■ **Task directions**
Please copy exactly the lines from the top of the data through the line containing "mountain search and", and nothing else.

■ **Transcribed page contents**
━━━━━━━━━━━━━━━━

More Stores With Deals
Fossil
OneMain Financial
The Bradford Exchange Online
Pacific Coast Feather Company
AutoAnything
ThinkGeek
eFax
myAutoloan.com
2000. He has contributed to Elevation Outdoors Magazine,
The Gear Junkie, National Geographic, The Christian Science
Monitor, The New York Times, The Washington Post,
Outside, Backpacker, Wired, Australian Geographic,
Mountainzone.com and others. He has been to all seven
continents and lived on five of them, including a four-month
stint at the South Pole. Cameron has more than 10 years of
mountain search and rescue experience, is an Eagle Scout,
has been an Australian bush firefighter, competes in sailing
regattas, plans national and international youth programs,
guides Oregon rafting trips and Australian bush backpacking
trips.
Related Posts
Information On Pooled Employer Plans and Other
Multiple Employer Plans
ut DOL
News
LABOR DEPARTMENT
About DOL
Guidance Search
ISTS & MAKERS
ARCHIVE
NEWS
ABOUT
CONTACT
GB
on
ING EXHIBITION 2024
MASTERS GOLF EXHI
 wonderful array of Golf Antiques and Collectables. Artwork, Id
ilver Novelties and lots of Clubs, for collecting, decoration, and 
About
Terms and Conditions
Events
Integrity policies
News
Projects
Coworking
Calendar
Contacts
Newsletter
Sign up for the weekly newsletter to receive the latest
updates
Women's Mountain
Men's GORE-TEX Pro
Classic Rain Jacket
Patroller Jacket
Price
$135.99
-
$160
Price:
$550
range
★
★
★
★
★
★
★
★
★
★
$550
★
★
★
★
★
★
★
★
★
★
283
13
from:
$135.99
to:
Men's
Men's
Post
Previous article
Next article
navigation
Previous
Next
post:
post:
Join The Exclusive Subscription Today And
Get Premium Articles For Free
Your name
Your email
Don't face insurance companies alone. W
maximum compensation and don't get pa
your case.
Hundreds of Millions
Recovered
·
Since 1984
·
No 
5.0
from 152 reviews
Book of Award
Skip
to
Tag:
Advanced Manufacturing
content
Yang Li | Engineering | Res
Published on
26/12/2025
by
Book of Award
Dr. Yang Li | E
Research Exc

━━━━━━━━━━━━━━━━

■ **Exercise result**
More Stores With Deals
Fossil
OneMain Financial
The Bradford Exchange Online
Pacific Coast Feather Company
AutoAnything
ThinkGeek
eFax
myAutoloan.com
2000. He has contributed to Elevation Outdoors Magazine,
The Gear Junkie, National Geographic, The Christian Science
Monitor, The New York Times, The Washington Post,
Outside, Backpacker, Wired, Australian Geographic,
Mountainzone.com and others. He has been to all seven
continents and lived on five of them, including a four-month
stint at the South Pole. Cameron has more than 10 years of
mountain search and rescue experience, is an Eagle Scout,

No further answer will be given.